--- Extract provided ---
----------------

The M1XRFTW must be installed at address 2. This means that you will have gaps between wired/wireless input zones. I purposely moved my wireless zones to start a 48. Now you will have to reserve a wireless block from 17-N. Then continue your wired zones.
M1XRFTW uses internal ceramic battery. I am not sure about wisdom of not using, or at least supporting, external antenna. The only benefit I can foresee is aesthetics. My current receiver is hidden in closet.
I definitely like the fact that window transmitters use colored status light feedback. This one feature alone (along with violation acknowledgement) may make me swap out a chunk of my GE system. This gives you a warm fuzzy feeling that transmitter is working properly without having to do a walk test.
The M1XRFTW does not go into depth on page 3 on how to combine different wireless technologies. I wonder how much testing Elk has done with their other wireless products. If you uses a hybrid system and have problems will technical support ask you to disable the GE/Ademco transmitters.

----------------

Data visualization images:
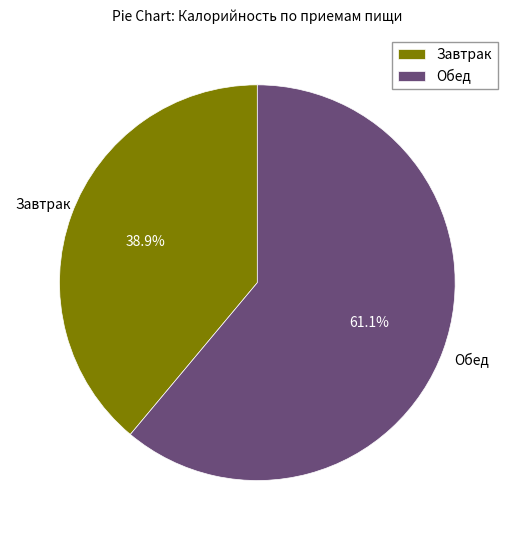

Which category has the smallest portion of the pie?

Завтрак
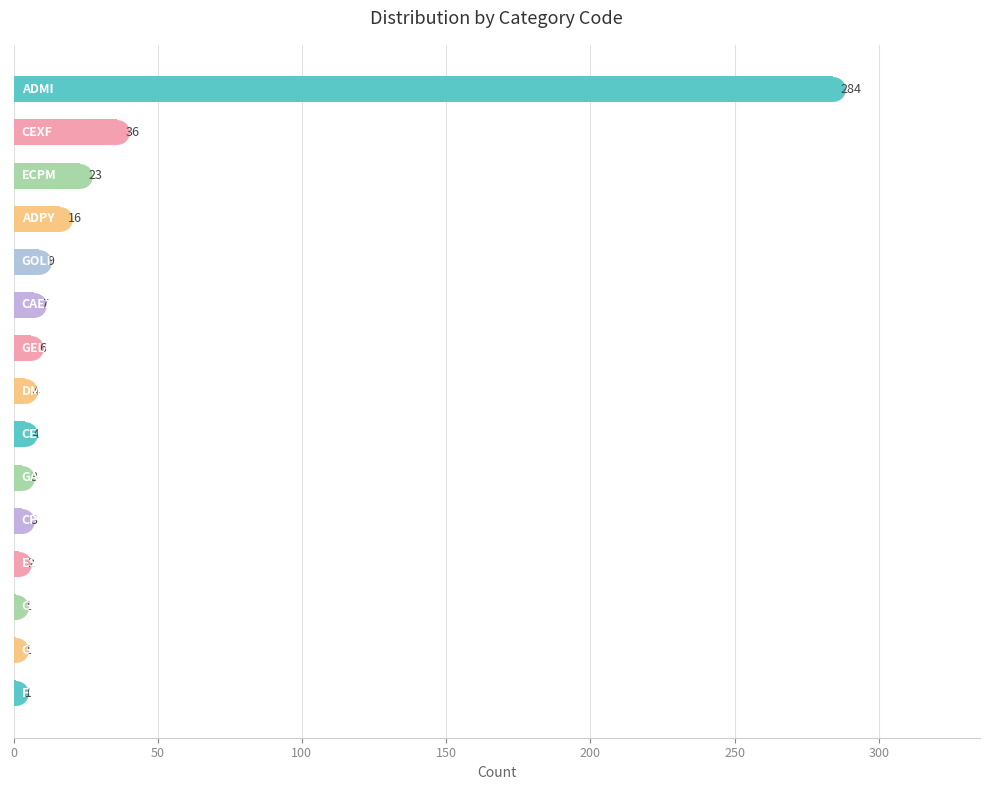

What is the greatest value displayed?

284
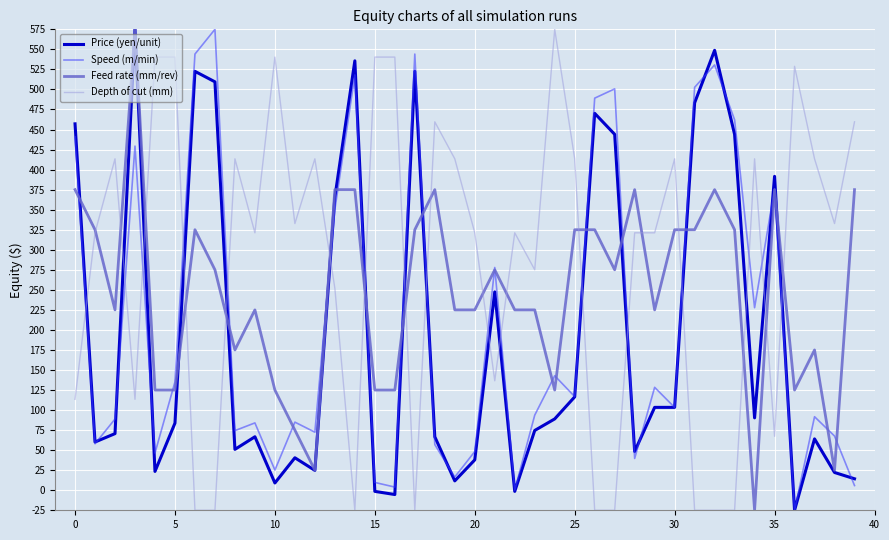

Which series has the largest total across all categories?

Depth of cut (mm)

----------------

--- Task requirements ---
**a)** Repeat the rows word for word, starting at the line that has "What is the greatest value displayed?" and going through the end of the rows, and omit the pictures.
**b)** Pick up the notes on installing the M1XRFTW wireless transceiver where they stop, and keep writing.

--- Task results ---
**a)**
What is the greatest value displayed?

284

Which series has the largest total across all categories?

Depth of cut (mm)

**b)**
The keyfobs can program up to eight functions using different key presses.
The keyfob has a status button, so you can check alarm status before rolling out driveway/garage.
It would be nice if Elk had a 30 day return policy as this product line is totally brand new (i.e., widget 1.0).
Posted 11 August 2012 - 06:10 AM
Honeywell (Ademco) had fobs/panics that had non-replacable batteries, but their existance only lasted a few years, but they still offer a single panic button with that "feature". In a commercial setting where the buttons get hammered on and broken/lost, it's not a huge deal, sometimes desirable to replace the unit itself to avoid issues in the long run, but might not be practical in a residential application.
5 types of transmitters is a huge item. I haven't read up on the range, but I'm sure it's close to the same application of Honeywell/GE to an extent (the 2 way can only go so far, however). I would've felt a little better if Elk spent the time/effort to work with Honeywell's 5800TM protocol and forgotten about their bidirectional RF, that way it would've been far easier to gain RF status and could've possibly opened up the ability to use some of Honeywell's bidirectional devices on the M1, although it wouldn't have directly allowed keypads, it might have.
Posted 11 August 2012 - 08:54 PM
A perspective customer would have to invest roughly $400 to jump on the, “Buy 10 transmitters, Get M1RFTW receiver free,” deal.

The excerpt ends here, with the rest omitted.